Da das Beschwerdegericht somit rechtsfehlerfrei das Vorliegen einer bindenden Patientenverfügung festgestellt hat, die die vom S beantragte Therapiezieländerung erfasst, ist hier eine Einwilligung des Betreuers in diese ärztlichen Maßnahmen, die dem betreuungsgerichtlichen Genehmigungserfordernis nach § 1904 Abs. 2 und 3 BGB unterfällt, nicht erforderlich. Das Beschwerdegericht hat daher zu Recht ein sog. Negativattest erteilt (BGH EE 17, 74; 14, 200).
Relevanz für die Praxis
Der Fall ist bedeutsam und zeigt anhand der Verfahrenshistorie ‒ er ist zwei Mal bis zum BGH gegangen ‒ wie schwierig es für den Betroffenen, die Angehörigen, aber auch für die Gerichte ist, in einer Patientenverfügung seine Behandlungswünsche bestimmt zu artikulieren bzw. dafür zu sorgen, dass diese richtig umgesetzt werden, wenn der Betroffene selbst es nicht mehr regeln kann. Inhaltlich hat der BGH bestätigt, dass mit einer Patientenverfügung auch in den Abbruch lebenserhaltender Maßnahmen eingewilligt werden kann.

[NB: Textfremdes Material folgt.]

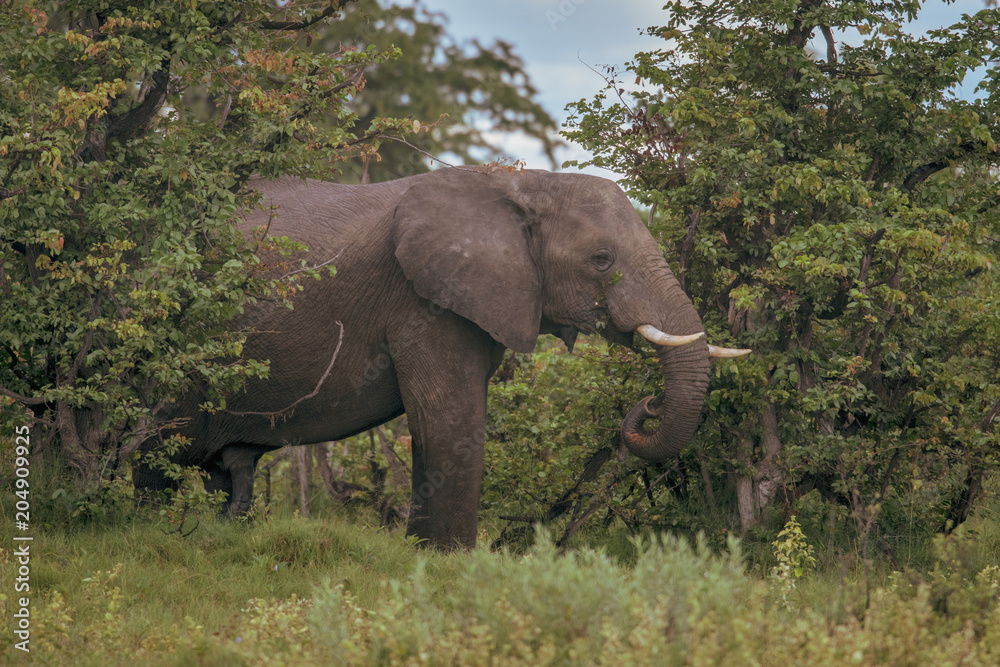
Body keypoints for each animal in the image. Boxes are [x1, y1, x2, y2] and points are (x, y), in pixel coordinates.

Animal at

Bezüglich der Auslegung einer Patientenverfügung gelten dieselben Grundsätze wie bei Urkunden über formbedürftige Willenserklärungen. Außerhalb der Urkunde liegende Umstände dürfen nur beachtet werden, wenn der Wille des Erklärenden in der Urkunde zumindest angedeutet worden ist. Um zu vermeiden, dass das Gericht die Patientenverfügung auslegen muss, sind Widersprüche wie hier „... wünsche ich, dass lebensverlängernde Maßnahmen unterbleiben“ einerseits und „aktive Sterbehilfe lehne ich ab“ zu vermeiden.
Die Formulare der Justizministerien (z. B. www.iww.de/s2442) genügen den BGH-Anforderungen an Konkretheit (Dodegge, FamRZ 19, 307, 308 FN. 7).